However, if the FBC of multiple memory blocks increases as the applied voltage (e.g., a read voltage) increases, the memory die and/or the plane of the memory die may be failing or likely to fail. As such, the memory die failure anticipation system 180 initiates a relocation operation. In an example, and depending on the number of available memory blocks in the memory device 150, the memory die failure anticipation system 180 may initiate different relocation operations.

For example, if the number of available memory blocks in the memory device 150 exceeds a particular threshold, or if the memory die failure anticipation system 180 determines that the data storage device 110 (or the memory device 155) has a sufficient amount of memory blocks, a first relocation operation will be initiated by the memory die failure anticipation system 180. The first relocation operation is described in more detail with respect to FIG. 6. However, if the number of available memory blocks in the memory device 150 is below a particular threshold, or if the memory die failure anticipation system 180 determines that the data storage device 110 (or the memory device 155) does not have a sufficient amount of memory blocks, a second relocation operation will be initiated by the memory die failure anticipation system 180. The second relocation operation is described in more detail with respect to FIG. 7.

FIG. 3 illustrates a method 300 for identifying memory dies that are failing and/or are likely to fail based on determined performance characteristics of a voltage pump according to an example. Although the method 300 is explained with respect to memory dies, the method 300 may also be used to determine whether one or more planes of a particular memory die is failing or is likely to fail.

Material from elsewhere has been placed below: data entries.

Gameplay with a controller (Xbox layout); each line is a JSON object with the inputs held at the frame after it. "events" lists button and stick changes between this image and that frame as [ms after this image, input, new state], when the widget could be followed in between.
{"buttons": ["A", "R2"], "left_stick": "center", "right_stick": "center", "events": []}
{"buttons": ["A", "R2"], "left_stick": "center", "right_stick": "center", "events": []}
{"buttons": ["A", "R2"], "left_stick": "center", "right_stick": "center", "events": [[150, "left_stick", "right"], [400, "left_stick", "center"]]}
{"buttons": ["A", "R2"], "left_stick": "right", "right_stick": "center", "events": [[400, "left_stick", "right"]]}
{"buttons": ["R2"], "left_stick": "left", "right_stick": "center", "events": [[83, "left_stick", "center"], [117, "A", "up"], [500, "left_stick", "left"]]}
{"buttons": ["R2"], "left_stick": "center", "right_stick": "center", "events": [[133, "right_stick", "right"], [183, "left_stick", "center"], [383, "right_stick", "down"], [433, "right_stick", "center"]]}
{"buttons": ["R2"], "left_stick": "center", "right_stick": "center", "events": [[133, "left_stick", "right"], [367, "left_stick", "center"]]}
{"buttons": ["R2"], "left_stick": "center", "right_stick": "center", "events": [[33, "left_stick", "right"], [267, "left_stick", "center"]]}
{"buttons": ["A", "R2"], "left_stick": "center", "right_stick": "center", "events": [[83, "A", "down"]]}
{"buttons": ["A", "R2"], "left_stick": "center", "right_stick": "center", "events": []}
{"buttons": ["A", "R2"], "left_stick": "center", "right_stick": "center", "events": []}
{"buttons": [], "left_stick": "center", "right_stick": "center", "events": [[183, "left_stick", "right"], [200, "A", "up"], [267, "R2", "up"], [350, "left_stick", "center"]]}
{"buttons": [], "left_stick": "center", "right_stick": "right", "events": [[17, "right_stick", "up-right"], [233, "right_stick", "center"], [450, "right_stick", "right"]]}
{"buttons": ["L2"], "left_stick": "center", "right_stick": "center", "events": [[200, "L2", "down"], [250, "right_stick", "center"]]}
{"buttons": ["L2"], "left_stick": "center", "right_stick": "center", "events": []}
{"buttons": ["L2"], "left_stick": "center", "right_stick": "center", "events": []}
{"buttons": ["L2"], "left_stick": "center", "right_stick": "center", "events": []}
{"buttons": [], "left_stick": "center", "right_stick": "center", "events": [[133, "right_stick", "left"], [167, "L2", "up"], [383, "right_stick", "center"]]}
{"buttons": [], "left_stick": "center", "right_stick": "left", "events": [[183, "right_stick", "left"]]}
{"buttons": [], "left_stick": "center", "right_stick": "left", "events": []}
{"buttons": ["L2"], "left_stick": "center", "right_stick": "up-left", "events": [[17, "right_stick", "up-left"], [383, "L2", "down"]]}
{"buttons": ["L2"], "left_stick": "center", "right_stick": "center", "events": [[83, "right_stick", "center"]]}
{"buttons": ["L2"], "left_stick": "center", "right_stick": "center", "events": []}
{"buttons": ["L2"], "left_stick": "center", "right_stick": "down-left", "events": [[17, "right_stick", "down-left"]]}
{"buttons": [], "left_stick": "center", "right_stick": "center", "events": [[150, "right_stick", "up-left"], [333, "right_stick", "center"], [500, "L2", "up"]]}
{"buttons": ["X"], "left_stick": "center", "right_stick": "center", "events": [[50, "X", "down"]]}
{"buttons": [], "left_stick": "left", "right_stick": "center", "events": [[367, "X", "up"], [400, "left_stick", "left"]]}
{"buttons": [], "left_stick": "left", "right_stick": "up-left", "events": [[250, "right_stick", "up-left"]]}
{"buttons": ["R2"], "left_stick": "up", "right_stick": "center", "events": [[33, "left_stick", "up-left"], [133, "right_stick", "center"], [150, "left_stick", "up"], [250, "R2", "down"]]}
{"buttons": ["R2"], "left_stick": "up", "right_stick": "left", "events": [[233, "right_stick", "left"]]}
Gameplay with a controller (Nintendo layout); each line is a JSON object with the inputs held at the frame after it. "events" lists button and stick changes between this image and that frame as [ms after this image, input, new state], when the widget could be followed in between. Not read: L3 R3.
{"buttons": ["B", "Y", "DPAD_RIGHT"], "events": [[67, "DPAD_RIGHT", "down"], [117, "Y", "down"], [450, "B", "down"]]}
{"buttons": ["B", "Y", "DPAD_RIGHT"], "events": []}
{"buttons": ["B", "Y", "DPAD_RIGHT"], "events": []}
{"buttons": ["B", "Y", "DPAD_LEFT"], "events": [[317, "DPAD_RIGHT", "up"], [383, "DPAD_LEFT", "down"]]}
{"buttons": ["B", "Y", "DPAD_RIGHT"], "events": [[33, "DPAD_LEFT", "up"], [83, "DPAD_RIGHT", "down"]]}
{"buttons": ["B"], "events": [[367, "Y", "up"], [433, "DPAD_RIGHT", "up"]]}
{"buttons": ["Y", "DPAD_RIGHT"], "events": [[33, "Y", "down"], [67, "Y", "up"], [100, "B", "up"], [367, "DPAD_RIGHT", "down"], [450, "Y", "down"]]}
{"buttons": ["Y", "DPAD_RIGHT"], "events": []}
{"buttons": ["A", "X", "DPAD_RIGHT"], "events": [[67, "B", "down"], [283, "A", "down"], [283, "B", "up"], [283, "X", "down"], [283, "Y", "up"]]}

For example, a memory die may be identified as failing or likely to fail based on one or more performance characteristics of one or more voltage pumps that are shared across multiple planes of the memory die. However, a plane of the memory die may be identified as failing or likely to fail based on one or more performance characteristics of one or more voltage pumps that are associated with the plane of the memory die (e.g., voltage pumps that are not shared across the various planes of the memory die). In an example, the method 300 is performed by a memory die failure anticipation system of a data storage device such as, for example, the memory die failure anticipation system 180 shown and described with respect to FIG. 1.

In an example, the method 300 begins by tracking (310) a number of P/E cycles of a particular memory die (e.g., the first memory die 165 (FIG. 1)) of the data storage device. The memory die failure anticipation system then determines (320) whether a threshold number of P/E cycles has occurred.

In an example, the threshold number of P/E cycles is based, at least in part, on a desired frequency at which the memory die failure anticipation system will check whether a memory die is failing or is likely to fail. In an example, the threshold number of P/E cycles is one-thousand. In another example, the threshold number of P/E cycles is three-thousand. Although a specific number of P/E cycles is given, the threshold may be any number of P/E cycles.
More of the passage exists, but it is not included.